I'm not one of those critics who like to wail about the decline of innovative theater in New York. Sure, things are tough for arts organizations of all kinds and certainly for independent theater groups, and you have to be especially tough to make it in our beloved Big Wormy Apple. But that's always been true. From where I sit — and I sit in a lot of hard, cramped seats — the pool of talent here is deep, wide, and well-nourished. The wonder is that so many extremely talented people do so much so well for so little reward.
To go with its jigsaw-puzzle structure and precision dialogue, Adam Szymkowicz's fine psychological comedy-drama Pretty Theft has pathos, sharp humor, a dash of horror, dancing, and many scene changes. It's the kind of play that demands an exceptional production, and that's just what it gets at the Access Theatre on lower Broadway. In her first full-fledged directing job for the Flux Theatre Ensemble, Angela Astle maneuvers Szymkowicz's expertly drawn characters and their incisive, insightful scenes with the finesse of a chess grandmaster.

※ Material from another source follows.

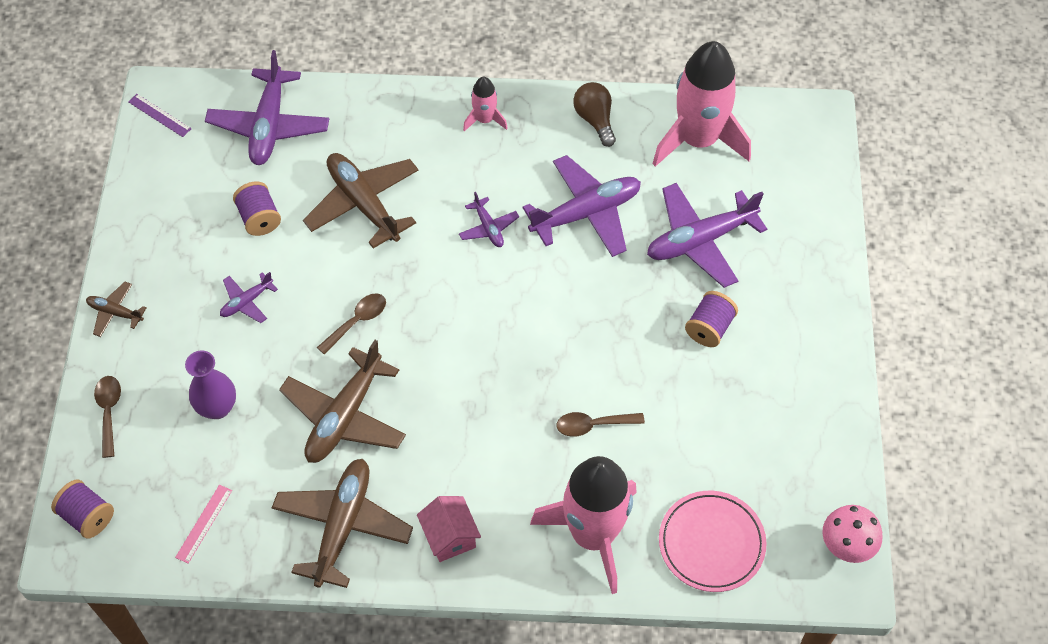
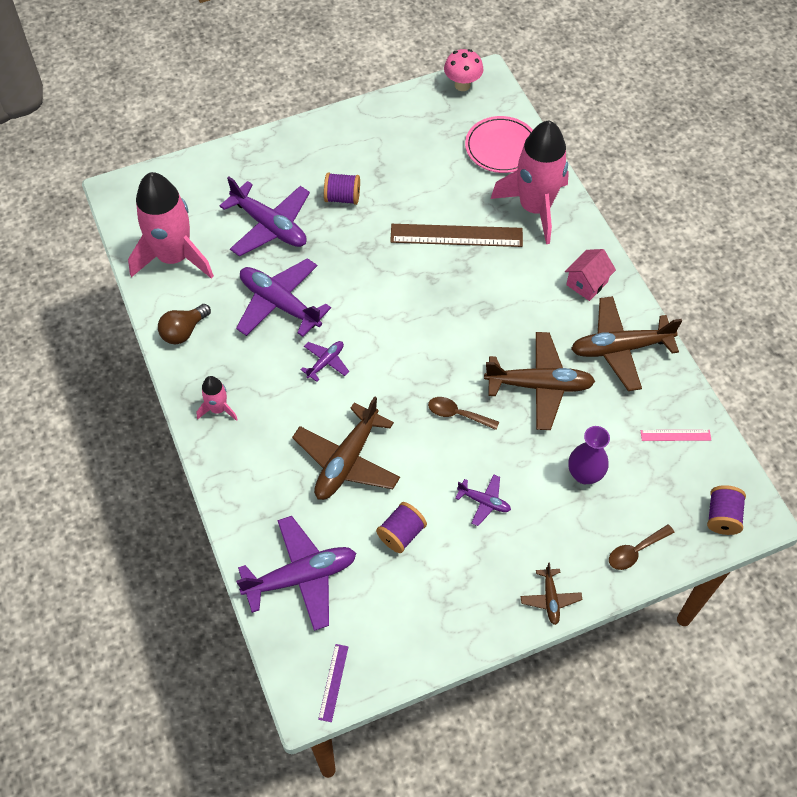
camera: 115 degrees left, 0 degrees up
(593, 425) = (456, 235): brown spoon -> brown ruler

As the audience files in, ballerinas are warming up in a dance studio crafted from a couple of rails, a mirrored board, a lot of space, and a lot of mauve. The dancers eventually take on multiple functions: interpretive spirits, figures of beauty and gladness, a Greek chorus. But at the start they quickly make way for what seems a graceless story. Shy Allegra (the splendid Marnie Schulenburg), just out of high school and headed for Dartmouth, is persuaded by her voluble, desperately flirtatious schoolmate Suzy (the exquisitely expressive Maria Portman Kelly) to join her in a summer job as a caregiver at a group home for troubled adults. Here Allegra bonds with Joe, a formerly high-functioning autistic man who's been stashed in the home after the death of his doting father.